> **Passage to read**:
- - -
Find the sine of the angle between the vectors.
(i) \(\vec{a}\) = 3 \(\hat{i}\) – 4 \(\hat{j}\) + 5 \(\hat{k}\),
\(\vec{b}\) = \(\hat{i}\) – \(\hat{j}\) + \(\hat{k}\)
(ii) \(\hat{i}\) + \(\hat{j}\) and \(\hat{j}\) + \(\hat{k}\)
Answer:
(i) Given \(\vec{a}\) = 3 \(\hat{i}\) – 4 \(\hat{j}\) + 5 \(\hat{k}\) and \(\vec{b}\) = \(\hat{i}\) – \(\hat{j}\) + \(\hat{k}\)
∴ \(\vec{a}\) × \(\vec{b}\)
= \(|\begin{array}{rrr}
\hat{i} \hat{j} \hat{k}
3 -4 5
1 -1 1
\end{array}|\)
= \(\hat{i}\)(-4 + 5) – \(\hat{j}\)(3 – 5) + \(\hat{k}\)(-3 + 4)
= \(\hat{i}\) + 2 \(\hat{j}\) + \(\hat{k}\)
⇒|\(\vec{a}\) × \(\vec{b}\)| = \(\sqrt{1^2+2^2+1^2}\) = \(\sqrt{6}\)
- - -
> **Data listing**:
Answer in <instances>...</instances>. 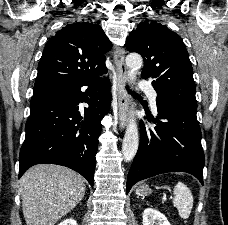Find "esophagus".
Here are the masks:
<instances>
[{
	"label": "esophagus",
	"instance_id": "obj_1",
	"mask_svg": "<svg viewBox=\"0 0 228 225\" xmlns=\"http://www.w3.org/2000/svg\"><path fill=\"white\" fill-rule=\"evenodd\" d=\"M116 64V82L118 97V119L120 129H124L127 125V113L129 98L126 90L127 69L125 65V50L117 47L114 56Z\"/></svg>",
	"mask_w": 228,
	"mask_h": 225
}]
</instances>
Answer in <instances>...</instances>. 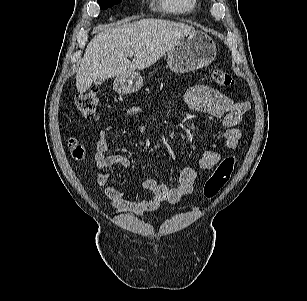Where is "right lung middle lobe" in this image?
Wrapping results in <instances>:
<instances>
[{
    "mask_svg": "<svg viewBox=\"0 0 307 301\" xmlns=\"http://www.w3.org/2000/svg\"><path fill=\"white\" fill-rule=\"evenodd\" d=\"M98 4L100 5L101 9H107L112 7L113 5L121 2V0H97Z\"/></svg>",
    "mask_w": 307,
    "mask_h": 301,
    "instance_id": "1",
    "label": "right lung middle lobe"
}]
</instances>
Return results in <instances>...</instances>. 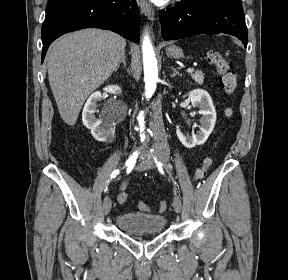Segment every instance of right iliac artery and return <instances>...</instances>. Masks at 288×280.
<instances>
[{
	"label": "right iliac artery",
	"instance_id": "1",
	"mask_svg": "<svg viewBox=\"0 0 288 280\" xmlns=\"http://www.w3.org/2000/svg\"><path fill=\"white\" fill-rule=\"evenodd\" d=\"M137 156H138V153H137V152H134V153L129 157V159L126 161L125 166L128 168V164H135V163H136ZM118 173H119V170H115V171L111 174L110 180H111L112 178H115ZM109 182H110V181L108 180V183H109ZM108 183H107V185H106V187H105V189H104V192H106V191L108 190V185H109Z\"/></svg>",
	"mask_w": 288,
	"mask_h": 280
}]
</instances>
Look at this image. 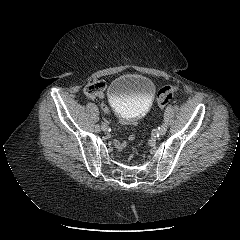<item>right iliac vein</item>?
Listing matches in <instances>:
<instances>
[{
    "label": "right iliac vein",
    "instance_id": "obj_1",
    "mask_svg": "<svg viewBox=\"0 0 240 240\" xmlns=\"http://www.w3.org/2000/svg\"><path fill=\"white\" fill-rule=\"evenodd\" d=\"M101 129H102V131H107V129H108L107 124L103 123V124L101 125Z\"/></svg>",
    "mask_w": 240,
    "mask_h": 240
}]
</instances>
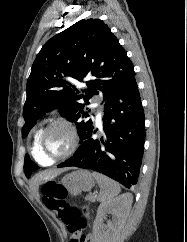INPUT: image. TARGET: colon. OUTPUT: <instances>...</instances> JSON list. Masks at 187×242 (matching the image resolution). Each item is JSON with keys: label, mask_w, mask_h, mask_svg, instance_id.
I'll use <instances>...</instances> for the list:
<instances>
[{"label": "colon", "mask_w": 187, "mask_h": 242, "mask_svg": "<svg viewBox=\"0 0 187 242\" xmlns=\"http://www.w3.org/2000/svg\"><path fill=\"white\" fill-rule=\"evenodd\" d=\"M44 205L65 225L70 234L69 242H88L81 233L86 226L90 210L88 206L78 208L70 205L66 199V188L57 181H49L42 187Z\"/></svg>", "instance_id": "colon-1"}]
</instances>
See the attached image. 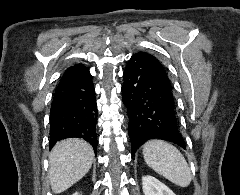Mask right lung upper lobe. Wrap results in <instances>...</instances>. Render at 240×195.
I'll return each instance as SVG.
<instances>
[{
    "label": "right lung upper lobe",
    "mask_w": 240,
    "mask_h": 195,
    "mask_svg": "<svg viewBox=\"0 0 240 195\" xmlns=\"http://www.w3.org/2000/svg\"><path fill=\"white\" fill-rule=\"evenodd\" d=\"M86 70H87V68L83 64H77V65L69 67L62 77L75 76V75L83 73Z\"/></svg>",
    "instance_id": "obj_1"
}]
</instances>
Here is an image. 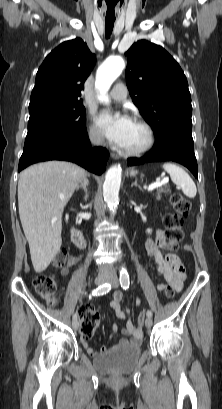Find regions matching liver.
I'll return each mask as SVG.
<instances>
[{"label": "liver", "mask_w": 222, "mask_h": 409, "mask_svg": "<svg viewBox=\"0 0 222 409\" xmlns=\"http://www.w3.org/2000/svg\"><path fill=\"white\" fill-rule=\"evenodd\" d=\"M84 176L83 168L65 161L38 163L19 176V216L37 273L60 250L62 213Z\"/></svg>", "instance_id": "1"}]
</instances>
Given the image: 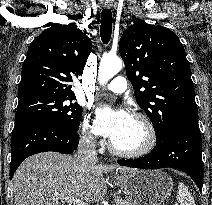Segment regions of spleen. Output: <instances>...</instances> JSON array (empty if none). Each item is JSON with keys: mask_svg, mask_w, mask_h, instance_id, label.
<instances>
[{"mask_svg": "<svg viewBox=\"0 0 212 205\" xmlns=\"http://www.w3.org/2000/svg\"><path fill=\"white\" fill-rule=\"evenodd\" d=\"M176 199L180 205H196L191 192L183 183H179L178 185Z\"/></svg>", "mask_w": 212, "mask_h": 205, "instance_id": "obj_1", "label": "spleen"}]
</instances>
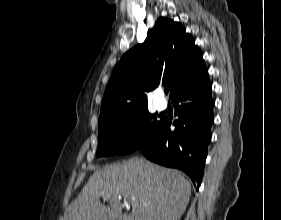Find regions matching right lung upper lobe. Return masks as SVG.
<instances>
[{
  "label": "right lung upper lobe",
  "mask_w": 281,
  "mask_h": 220,
  "mask_svg": "<svg viewBox=\"0 0 281 220\" xmlns=\"http://www.w3.org/2000/svg\"><path fill=\"white\" fill-rule=\"evenodd\" d=\"M201 50L181 24L161 17L144 43L126 52L107 84L98 124L147 108V92L169 84L171 98L208 80Z\"/></svg>",
  "instance_id": "1"
}]
</instances>
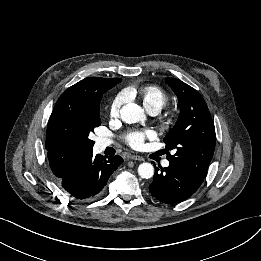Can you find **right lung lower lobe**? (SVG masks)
<instances>
[{"label":"right lung lower lobe","mask_w":261,"mask_h":261,"mask_svg":"<svg viewBox=\"0 0 261 261\" xmlns=\"http://www.w3.org/2000/svg\"><path fill=\"white\" fill-rule=\"evenodd\" d=\"M119 156L93 157L90 151L63 177L59 178L64 192L72 199L90 201L101 195L109 177L121 165Z\"/></svg>","instance_id":"1"}]
</instances>
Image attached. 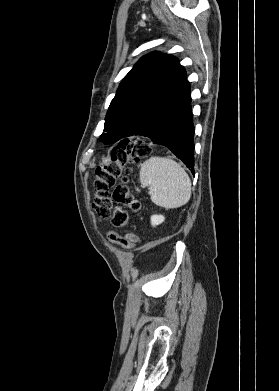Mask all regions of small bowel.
I'll return each instance as SVG.
<instances>
[{
	"instance_id": "obj_1",
	"label": "small bowel",
	"mask_w": 279,
	"mask_h": 391,
	"mask_svg": "<svg viewBox=\"0 0 279 391\" xmlns=\"http://www.w3.org/2000/svg\"><path fill=\"white\" fill-rule=\"evenodd\" d=\"M124 237L130 239L134 243L138 241V237L135 234H132V233H127V234L124 235Z\"/></svg>"
}]
</instances>
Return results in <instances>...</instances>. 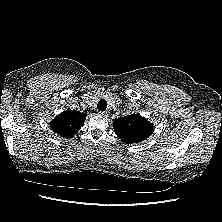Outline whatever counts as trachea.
<instances>
[{"instance_id":"obj_1","label":"trachea","mask_w":222,"mask_h":222,"mask_svg":"<svg viewBox=\"0 0 222 222\" xmlns=\"http://www.w3.org/2000/svg\"><path fill=\"white\" fill-rule=\"evenodd\" d=\"M97 108L99 111H105L107 108V102L104 99L99 100L97 104Z\"/></svg>"}]
</instances>
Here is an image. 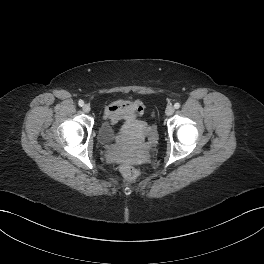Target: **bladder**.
I'll list each match as a JSON object with an SVG mask.
<instances>
[{
	"mask_svg": "<svg viewBox=\"0 0 264 264\" xmlns=\"http://www.w3.org/2000/svg\"><path fill=\"white\" fill-rule=\"evenodd\" d=\"M143 128L145 126L143 125ZM117 134H116V128L115 126L109 122L108 120H103L100 123V126L98 128V139L99 141L104 144H110L116 140Z\"/></svg>",
	"mask_w": 264,
	"mask_h": 264,
	"instance_id": "1",
	"label": "bladder"
}]
</instances>
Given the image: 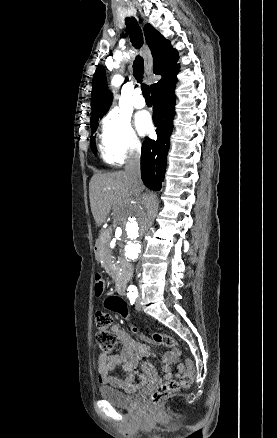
- - -
> **Directions for this task**: Extend the worked solution for the sine of the angle between two vectors, picking up right after its last line.

> **Result**:
∴ |\(\vec{a}\)| = \(\sqrt{3^2+(-4)^2+5^2}\) = \(\sqrt{50}\) = 5 \(\sqrt{2}\);
|\(\vec{b}\)| = \(\sqrt{1^2+(-1)^2+1^2}\) = \(\sqrt{3}\)
Let θ be the angle between \(\vec{a}\) and \(\vec{b}\)
∴ sin θ = \(\frac{|\vec{a} \times \vec{b}|}{|\vec{a}||\vec{b}|}\)
= \(\frac{\sqrt{6}}{5 \sqrt{2} × \sqrt{3}}\) = \(\frac{1}{5}\)

(ii) Let \(\vec{a}\) = \(\hat{i}\) + \(\hat{j}\) and \(\vec{b}\) = \(\hat{j}\) + \(\hat{k}\)
∴ \(\vec{a}\) × \(\vec{b}\)
= \(|\begin{array}{ccc}
\hat{i} \hat{j} \hat{k}
1 1 0
0 1 1
\end{array}|\)
= \(\hat{i}\)(1 – 0) – \(\hat{j}\)(1 – 0) + \(\hat{k}\)(1 – 0)
= \(\hat{i}\) – \(\hat{j}\) + \(\hat{k}\)
Thus, |\(\vec{a}\) × \(\vec{b}\)|
= \(\sqrt{1^2+(-1)^2+1^2}\)
= \(\sqrt{3}\)
∴ |\(\vec{a}\)| = \(\sqrt{1^2+1^2}\)
= \(\sqrt{2}\) ;
|\(\vec{b}\)| = \(\sqrt{1^2+1^2}\) = \(\sqrt{2}\)
Let θ be the angle between \(\vec{a}\) and \(\vec{b}\)
∴ sin θ = \(\frac{|\vec{a} \times \vec{b}|}{|\vec{a}||\vec{b}|}\)
= \(\frac{\sqrt{3}}{\sqrt{2} \times \sqrt{2}}\)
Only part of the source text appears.